A word-for-word copy of the entries is the goal; leave out the pictures.

** TASK INPUTS follows **

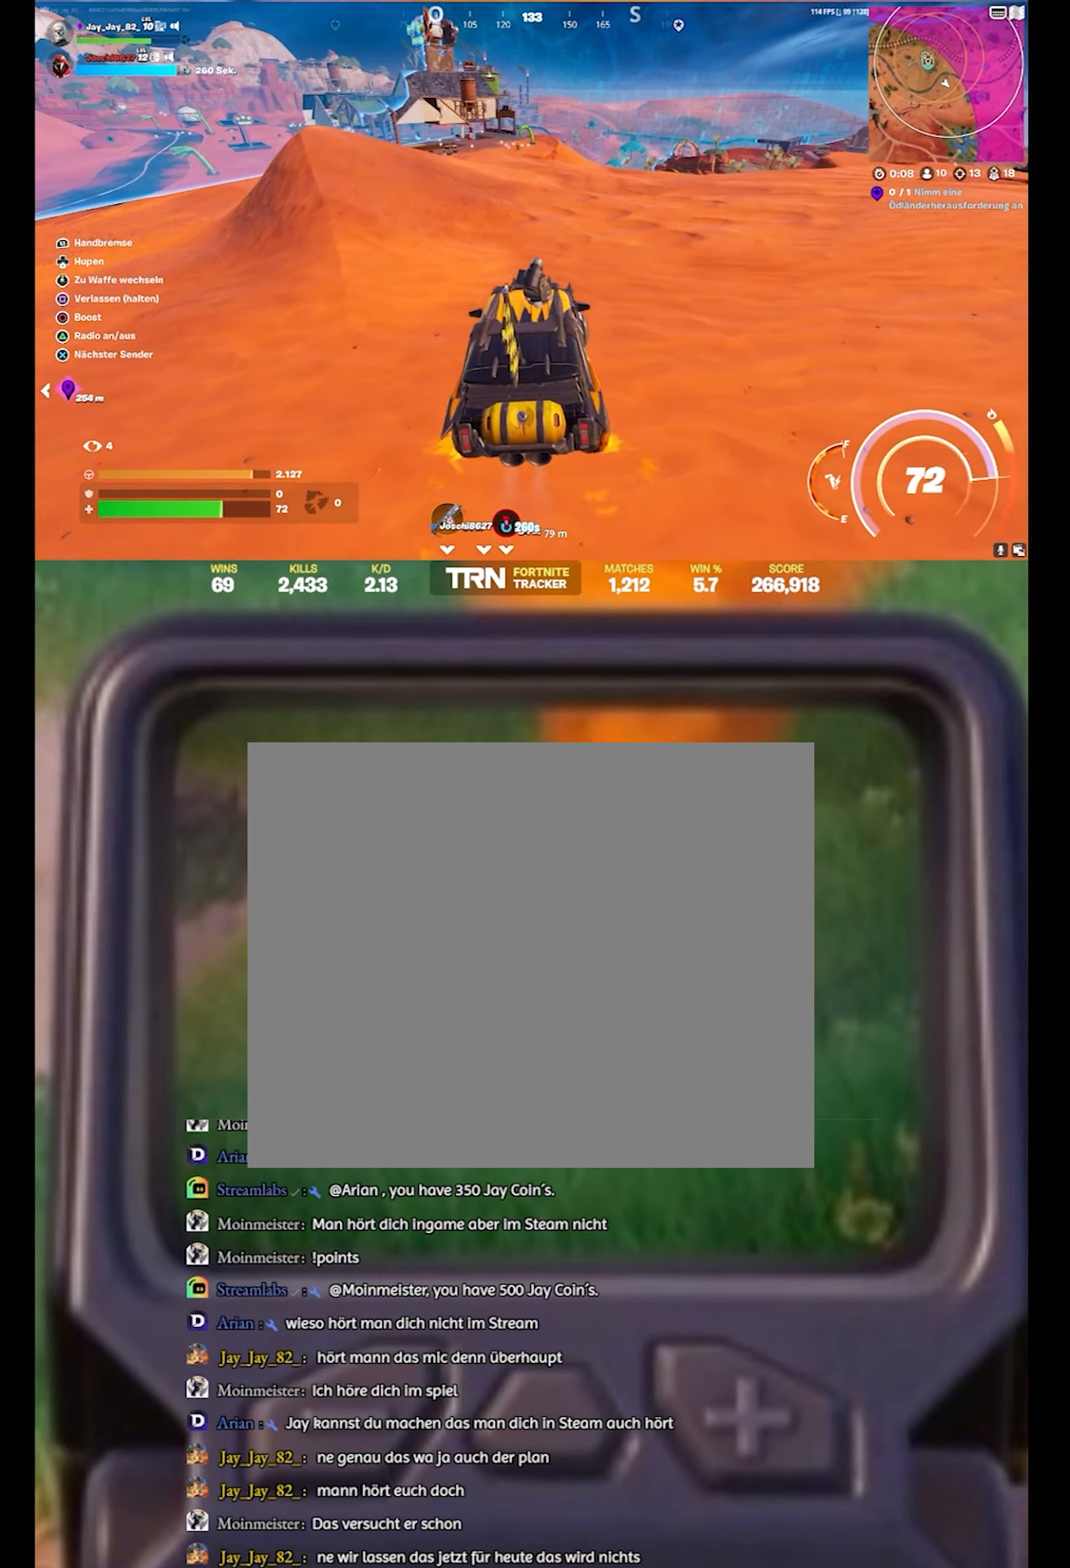
{"buttons": ["R2", "L3"], "left_stick": "up", "right_stick": "center", "events": []}
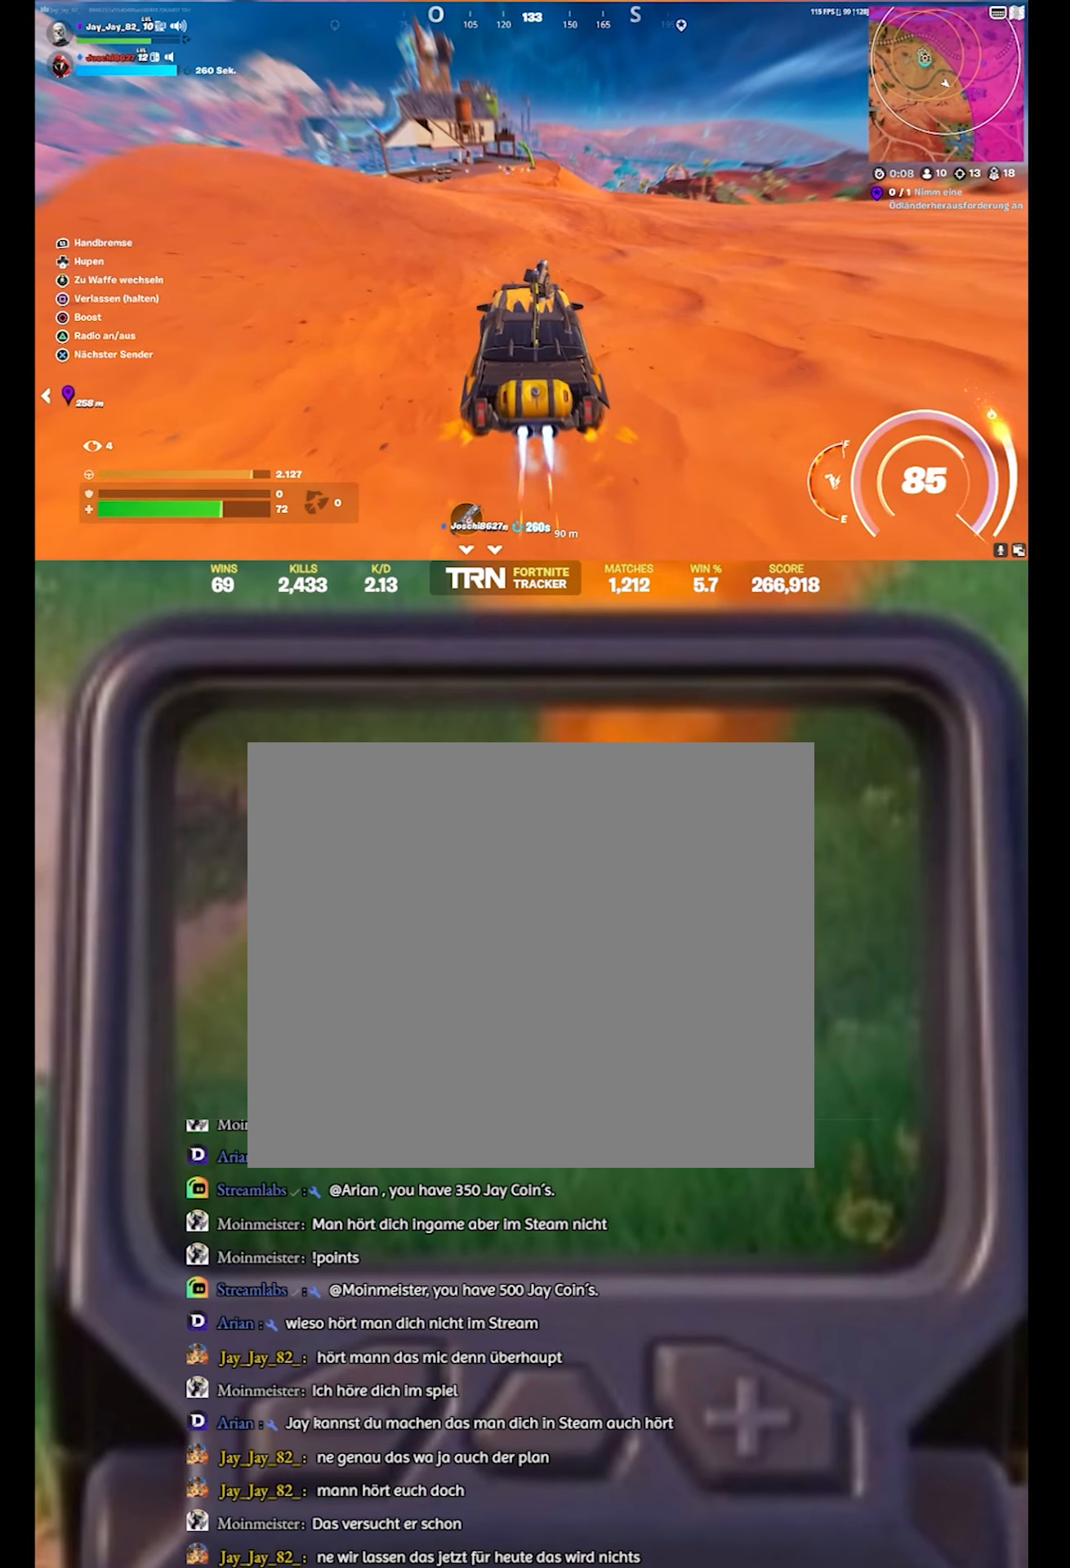
{"buttons": ["R2"], "left_stick": "up", "right_stick": "center", "events": [[234, "left_stick", "up-left"], [317, "L3", "up"], [417, "left_stick", "up"]]}
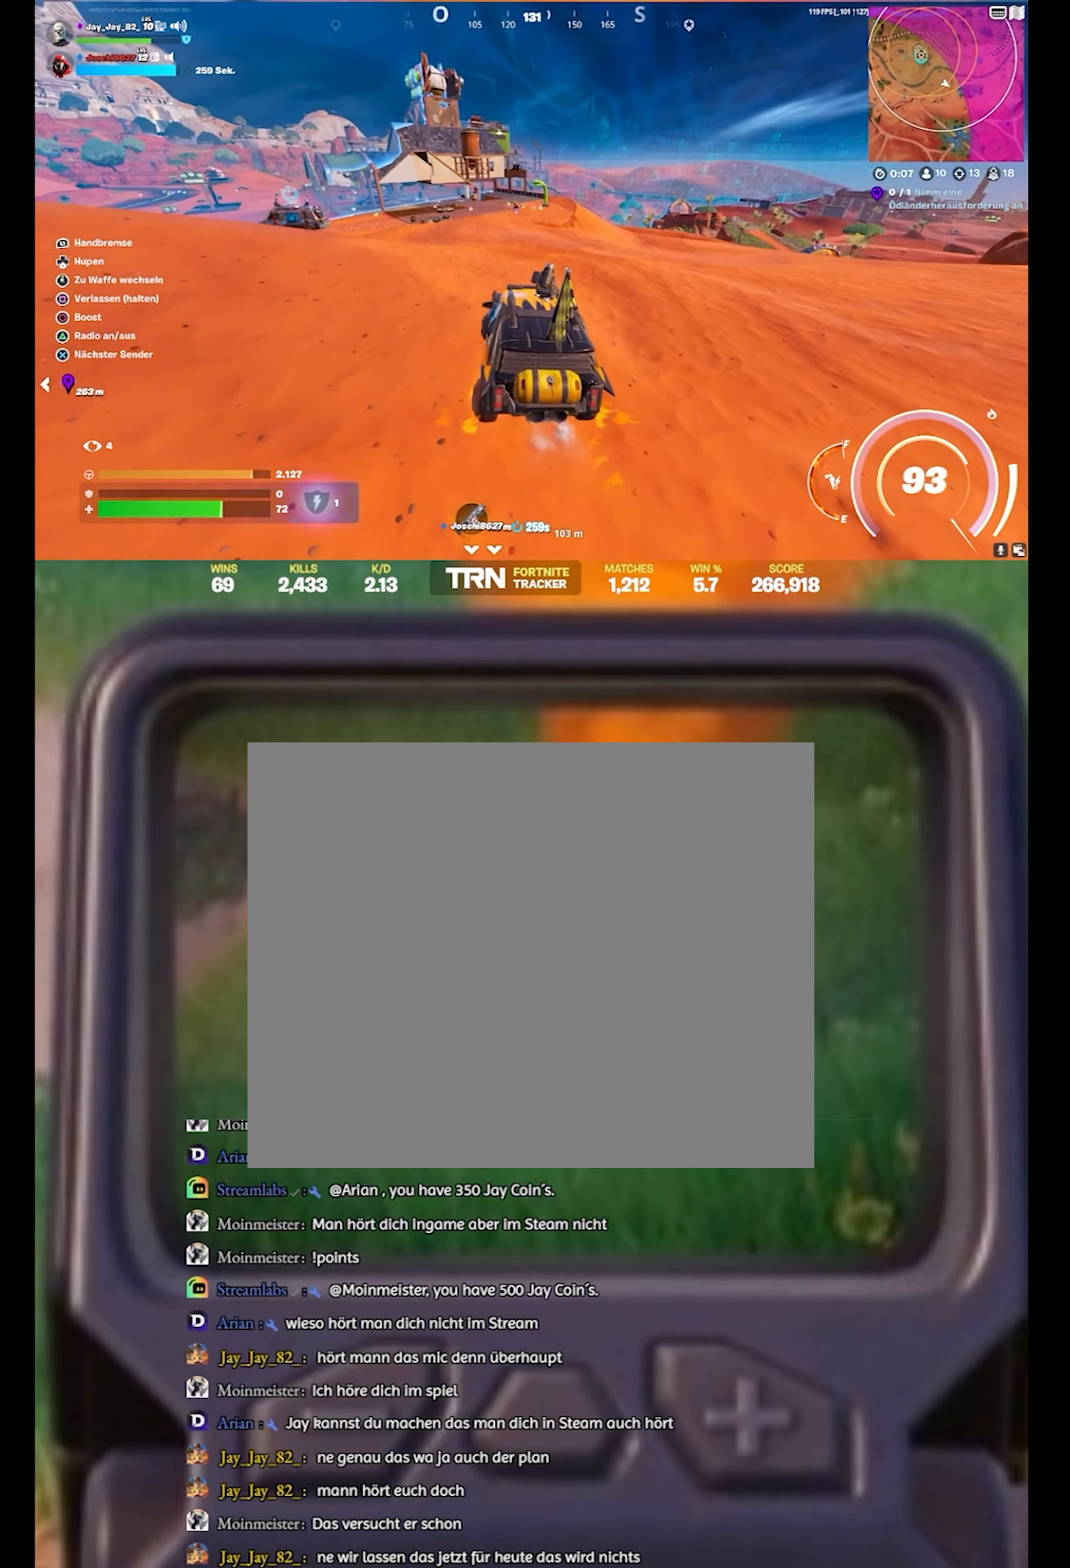
{"buttons": ["R2", "L3"], "left_stick": "up", "right_stick": "center", "events": [[34, "R2", "up"], [117, "R2", "down"], [400, "L3", "down"]]}
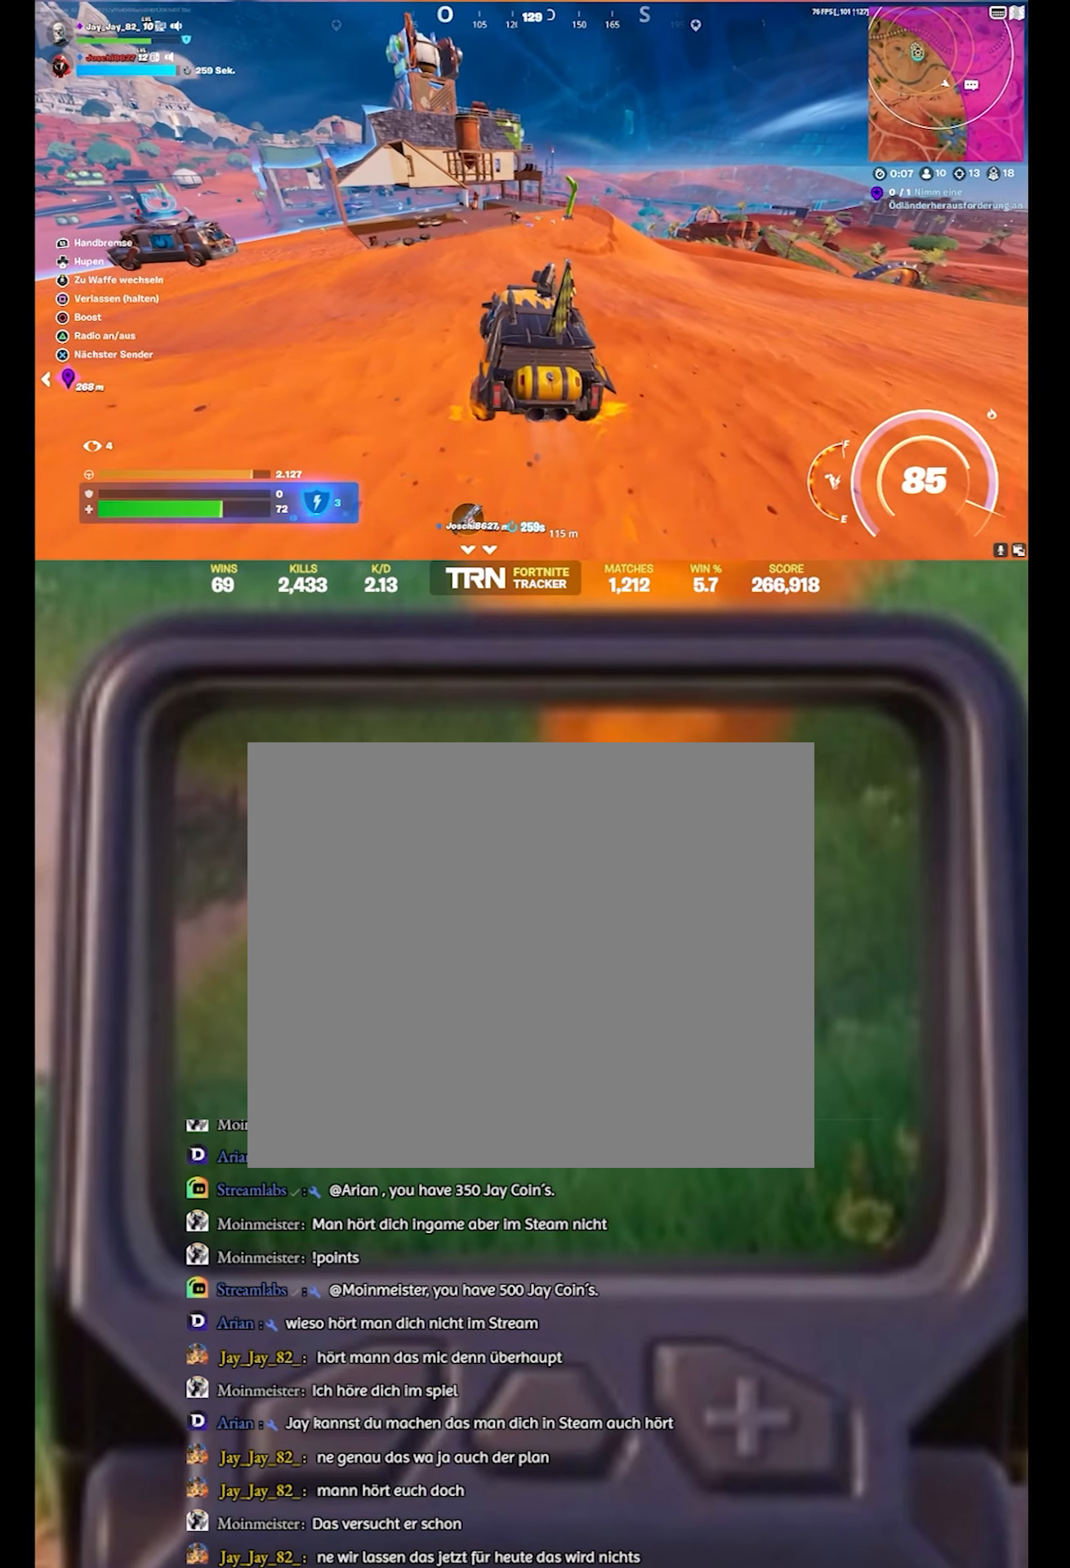
{"buttons": ["R2", "L3"], "left_stick": "up-left", "right_stick": "center", "events": [[100, "left_stick", "up-left"], [100, "right_stick", "left"], [450, "right_stick", "center"]]}
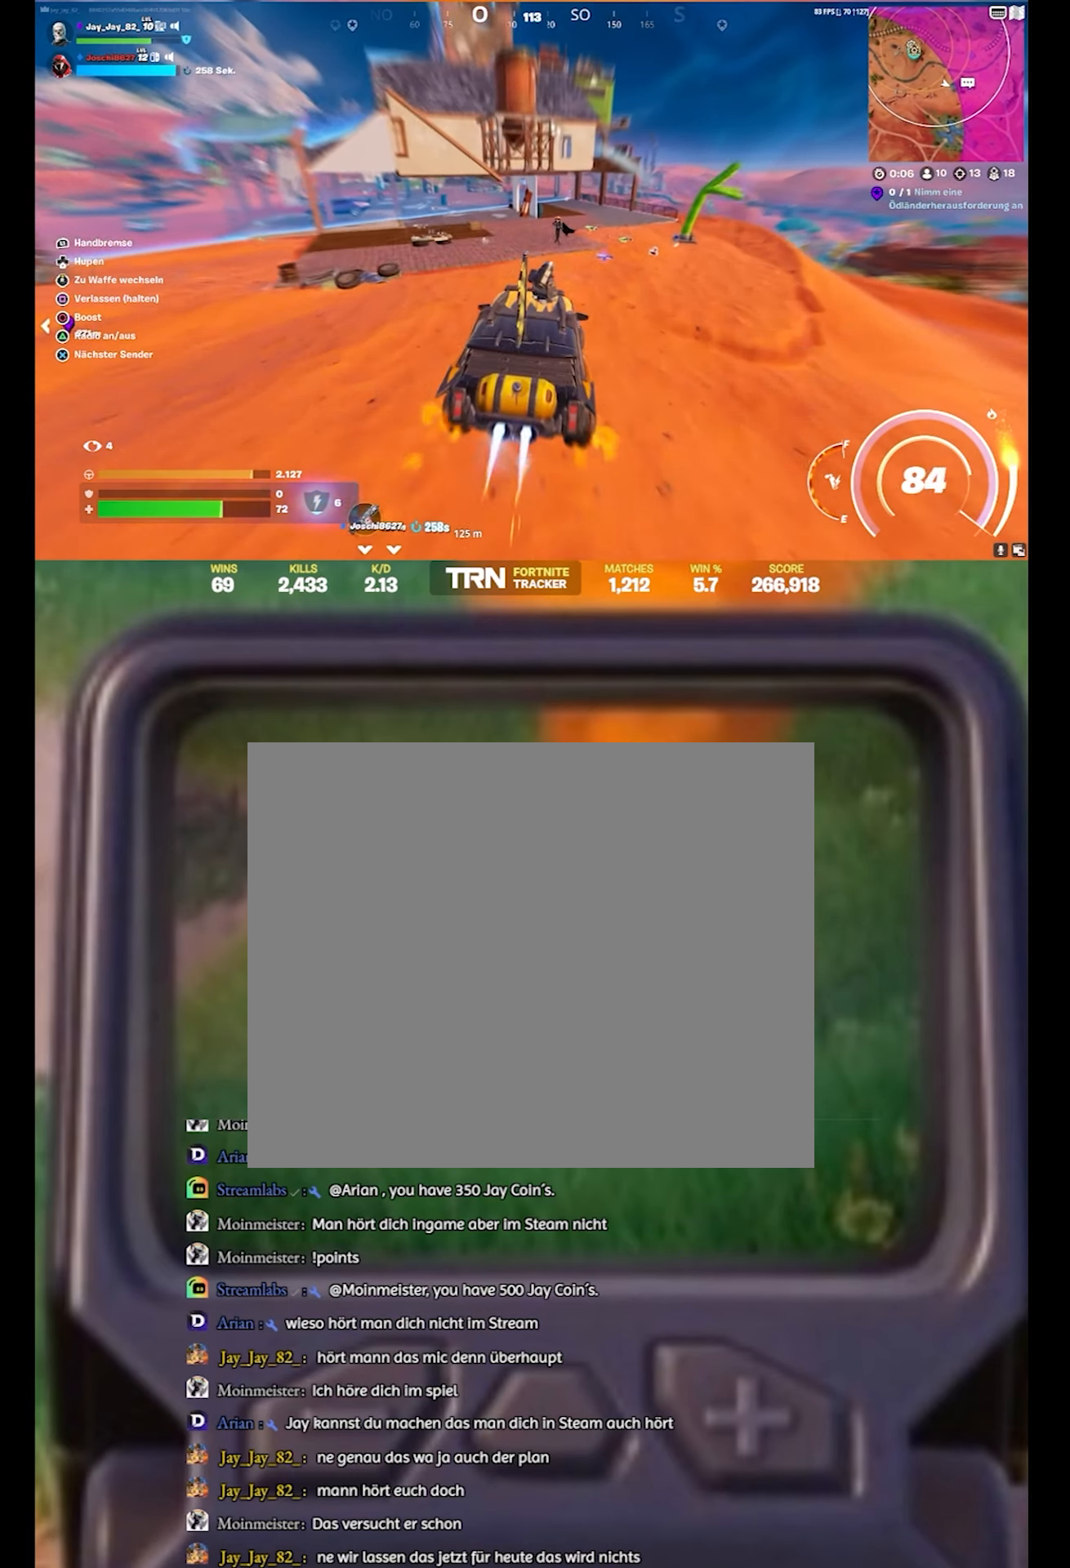
{"buttons": ["L2"], "left_stick": "center", "right_stick": "center", "events": [[34, "left_stick", "up"], [417, "L3", "up"], [467, "L2", "down"], [467, "left_stick", "center"], [500, "R2", "up"]]}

** End of TASK INPUTS **

## EXERCISE ANSWER
{"buttons": ["R2", "L3"], "left_stick": "up", "right_stick": "center", "events": []}
{"buttons": ["R2"], "left_stick": "up", "right_stick": "center", "events": [[234, "left_stick", "up-left"], [317, "L3", "up"], [417, "left_stick", "up"]]}
{"buttons": ["R2", "L3"], "left_stick": "up", "right_stick": "center", "events": [[34, "R2", "up"], [117, "R2", "down"], [400, "L3", "down"]]}
{"buttons": ["R2", "L3"], "left_stick": "up-left", "right_stick": "center", "events": [[100, "left_stick", "up-left"], [100, "right_stick", "left"], [450, "right_stick", "center"]]}
{"buttons": ["L2"], "left_stick": "center", "right_stick": "center", "events": [[34, "left_stick", "up"], [417, "L3", "up"], [467, "L2", "down"], [467, "left_stick", "center"], [500, "R2", "up"]]}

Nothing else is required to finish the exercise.